A formal document posted on the Netherlands government website revealed that one vaccine was produced by the German company Boehringer Ingelheim and the other by the French company Ceva Animal Health.
“I’m happy that we have two vaccines with which we can take the vaccination process against bird flu forward. I’m putting in the next steps as quickly as possible but in a responsible way (…),” Piet Adema, Dutch Minister of Agriculture said in a statement.
Before choosing the vaccines made by Ceva Animal Health and Boehringer Ingelheim, Wageningen Bioveterinary Research tested four different chicken vaccines.
Merck Sharp & Dohme (MRK.N) and Huvepharma of Bulgaria developed the other two vaccines that were evaluated.
“Not only did the vaccines give poultry used in the lab protection against disease symptoms but they also countered the spreading of the bird flu,” the government said in a statement.
HPAI, commonly known as bird flu, is a serious disease caused by influenza Type A virus (influenza A) and requires rapid response because it is highly contagious and often fatal.

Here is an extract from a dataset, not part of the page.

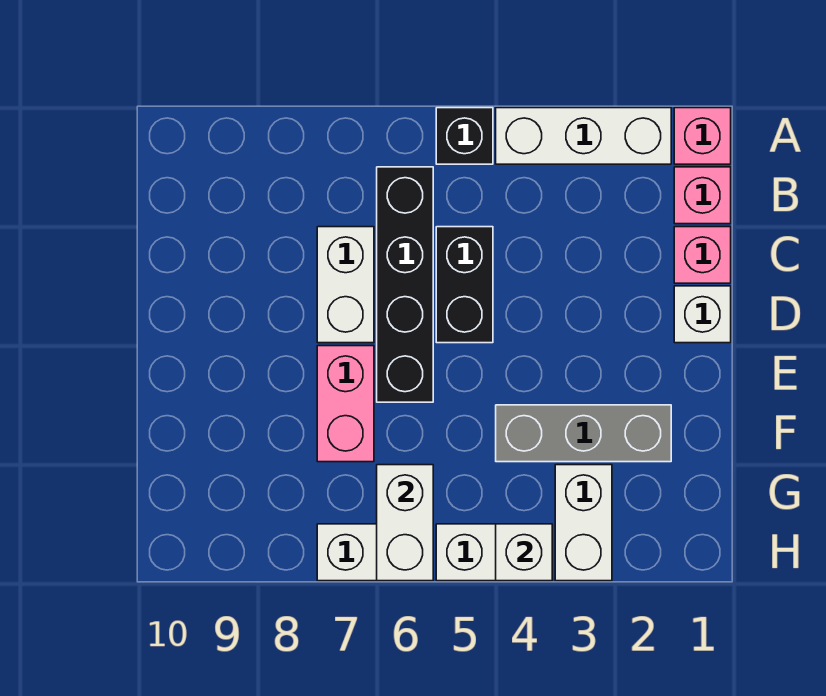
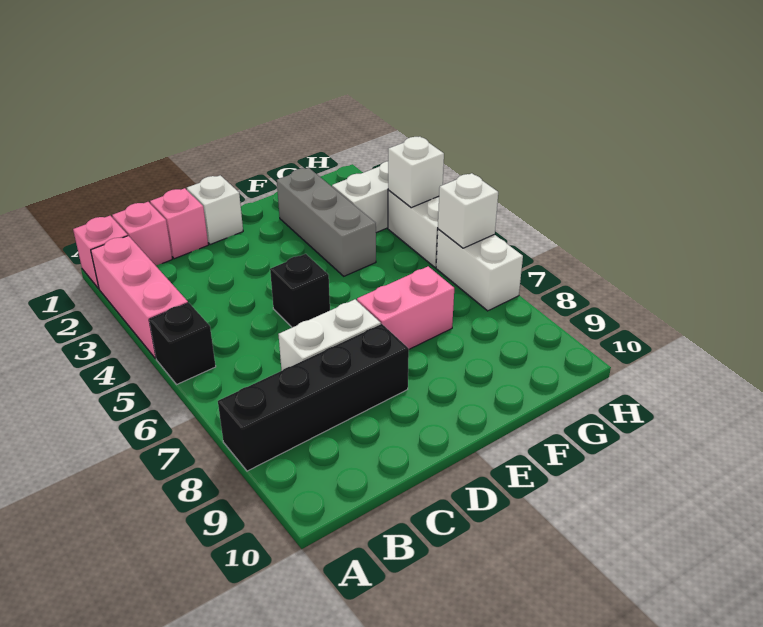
white brick A2:A4 level 1 -> pink brick A2:A4 level 1
black brick B6:E6 level 1 -> black brick A8:D8 level 1
black brick C5:D5 level 1 -> black brick D5 level 1
white brick G6:H6 level 2 -> white brick H6 level 2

More than 200 million birds have been killed by avian influenza over the course of the past year, driving up the price of eggs and heightening government concerns about human transmission. Six million birds have died in the Netherlands alone.
It can infect poultry, such as chickens and turkeys, as well as free-flying waterfowl like ducks, geese and shorebirds.
Governments rethink stance on vaccines
As the virus appears to have become widespread, some other governments around the world that had rejected vaccines are rethinking their stance. Some nations, including China, currently immunize against bird flu.
Their criticism was based on worries that a vaccination may conceal the spread of bird flu, but testing has shown that the two vaccines tested in the Netherlands would not do this.
The Netherlands has been testing avian flu vaccines for egg-laying hens as part of a European initiative, while France is testing on ducks, Italy is experimenting on turkeys, and Hungary is testing on Pekin ducks.
The majority of these tests are based on already-available immunizations and tailored to the specific H5N1 strain that has been circulating in Europe.
The government will launch a field study to determine whether vaccines that are successful in a lab setting are also effective when used in more widespread situations.
In a letter to the House of Representatives President that is also available on the government website, Adema stated that the experiment should last longer than a year to offer an indication of how long hens are still immune following vaccination.